What sort of a yarn our mendacious skipper spun to this last vessel we had no means of knowing, as the boat's crew were not allowed to board her; but he succeeded in getting a couple of cases of preserved beef and some small stores. Much to his disgust, however, there was no liquor of any kind to be had. The only thing that the other ship wanted was a few coals for the galley fire; so, while our skipper stayed on board, the boat was sent back for them. Now it was Sunday afternoon, and when Bill and I were ordered to go down into the fore-peak and fill three sacks with coal, we felt much aggrieved. So, grumblingly, we dived into the black pit forrard, and began to fill the sacks. But, suddenly, a bright idea struck us. The only pretence at ship-smartening we were likely to make was "holystoning" the decks, and, to this end, several lumps of sandstone had been saved ever since we left Sydney. Now, I have before noted in what abhorrence holystoning is held by all who have to perform it, and here was a heaven-sent opportunity to make the job impossible. So we carefully interspersed the lumps of stone among the coal in the sacks, taking every precaution to leave not a fragment behind. Away it went to the other ship; it was hoisted on board, our boat returned, a breeze sprang up and we parted company, seeing each other no more. Two or three days after the order was given to get up the holystones for cleaning ship. Words could not express the wrath of the mate when it was reported to him that none were to be found. Every bit of coal in the fore-peak was dug over under his immediate supervision, he getting in a most parlous mess the while, but in vain. I never saw a man get so angry over a trifle. He swore that they had been thrown overboard by somebody, being certain that there had been an ample store. Singularly enough, he never dreamed of the real way of their going, and the actual perpetrators of the certainly immoral act were never even suspected. We had to do the best we could with ashes and brooms, but they made a poor substitute for the ponderous scouring of the stones. I regret to say that neither of us felt the slightest remorse for our deed, and, when we heard the delighted comments of the men were more puffed up, I am afraid, than we should have been by the consciousness of having acted ever so virtuously.
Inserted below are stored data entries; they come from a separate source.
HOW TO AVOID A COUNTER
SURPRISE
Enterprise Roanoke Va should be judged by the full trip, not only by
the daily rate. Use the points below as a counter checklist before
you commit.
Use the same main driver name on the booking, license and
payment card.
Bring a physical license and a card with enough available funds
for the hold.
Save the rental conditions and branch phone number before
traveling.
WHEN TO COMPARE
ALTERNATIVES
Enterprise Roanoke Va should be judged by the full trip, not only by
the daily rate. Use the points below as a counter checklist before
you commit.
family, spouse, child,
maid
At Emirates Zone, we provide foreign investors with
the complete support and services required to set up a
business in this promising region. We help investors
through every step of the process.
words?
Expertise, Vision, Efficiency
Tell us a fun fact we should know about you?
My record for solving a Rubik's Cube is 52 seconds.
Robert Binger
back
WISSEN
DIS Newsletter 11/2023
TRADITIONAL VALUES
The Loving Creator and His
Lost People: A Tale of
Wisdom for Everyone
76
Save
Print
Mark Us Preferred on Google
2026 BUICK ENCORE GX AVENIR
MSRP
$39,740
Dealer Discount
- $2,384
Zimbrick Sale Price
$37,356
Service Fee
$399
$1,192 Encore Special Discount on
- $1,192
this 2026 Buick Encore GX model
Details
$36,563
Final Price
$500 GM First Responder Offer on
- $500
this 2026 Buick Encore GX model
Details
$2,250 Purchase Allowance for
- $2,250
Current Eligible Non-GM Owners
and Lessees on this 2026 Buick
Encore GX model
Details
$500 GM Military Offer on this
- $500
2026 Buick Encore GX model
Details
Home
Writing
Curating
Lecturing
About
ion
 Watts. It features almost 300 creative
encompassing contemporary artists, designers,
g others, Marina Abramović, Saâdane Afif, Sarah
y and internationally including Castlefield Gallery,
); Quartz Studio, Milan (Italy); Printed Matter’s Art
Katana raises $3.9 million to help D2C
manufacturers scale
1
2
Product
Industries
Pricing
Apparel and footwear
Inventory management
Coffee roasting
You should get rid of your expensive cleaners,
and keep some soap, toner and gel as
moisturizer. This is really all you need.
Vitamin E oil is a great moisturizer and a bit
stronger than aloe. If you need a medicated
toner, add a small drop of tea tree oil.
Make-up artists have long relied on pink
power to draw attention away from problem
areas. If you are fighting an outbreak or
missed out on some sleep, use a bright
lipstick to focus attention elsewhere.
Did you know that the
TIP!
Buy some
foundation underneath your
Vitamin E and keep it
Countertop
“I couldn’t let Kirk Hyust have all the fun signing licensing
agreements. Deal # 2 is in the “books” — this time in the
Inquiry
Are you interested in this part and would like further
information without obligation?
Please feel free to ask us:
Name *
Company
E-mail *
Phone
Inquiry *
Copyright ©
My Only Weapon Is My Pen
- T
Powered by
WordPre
And now, as we were approaching the area of heavy weather, and our stun'sails were worn almost to muslin, we began to send down the stun'sail gear. The first thing that happened: the ex-cook, in sending down one of the top-gallant stun'sail-booms (a spar like a smooth scaffold-pole), made his "rolling-hitch" the wrong way. Perfectly satisfied that all was in order he sung out to us on deck to "hoist away." The moment we did so, and the boom swung out of the irons in which it had been lying, it assumed a vertical position and slid through the hitch like lightning, just missing the rail, and plunging end-on into the sea alongside. We were going about four knots at the time, and when it sprang upwards again it struck us under the counter with a bang that almost stove in the outer skin of the ship. And, instead of being at all chagrined at such a gross piece of bungling, the offender simply exhausted his copious vocabulary of abuse when the "old man" ventured to rebuke him. Oh, our discipline was grand! Hardly an hour afterwards, in taking in the fore-topmast stun'sail, the halliards carried away. The tack and sheet, rotten as cobwebs almost, followed suit, so we lost that too. The rest of the rags were saved for the old-rope merchant.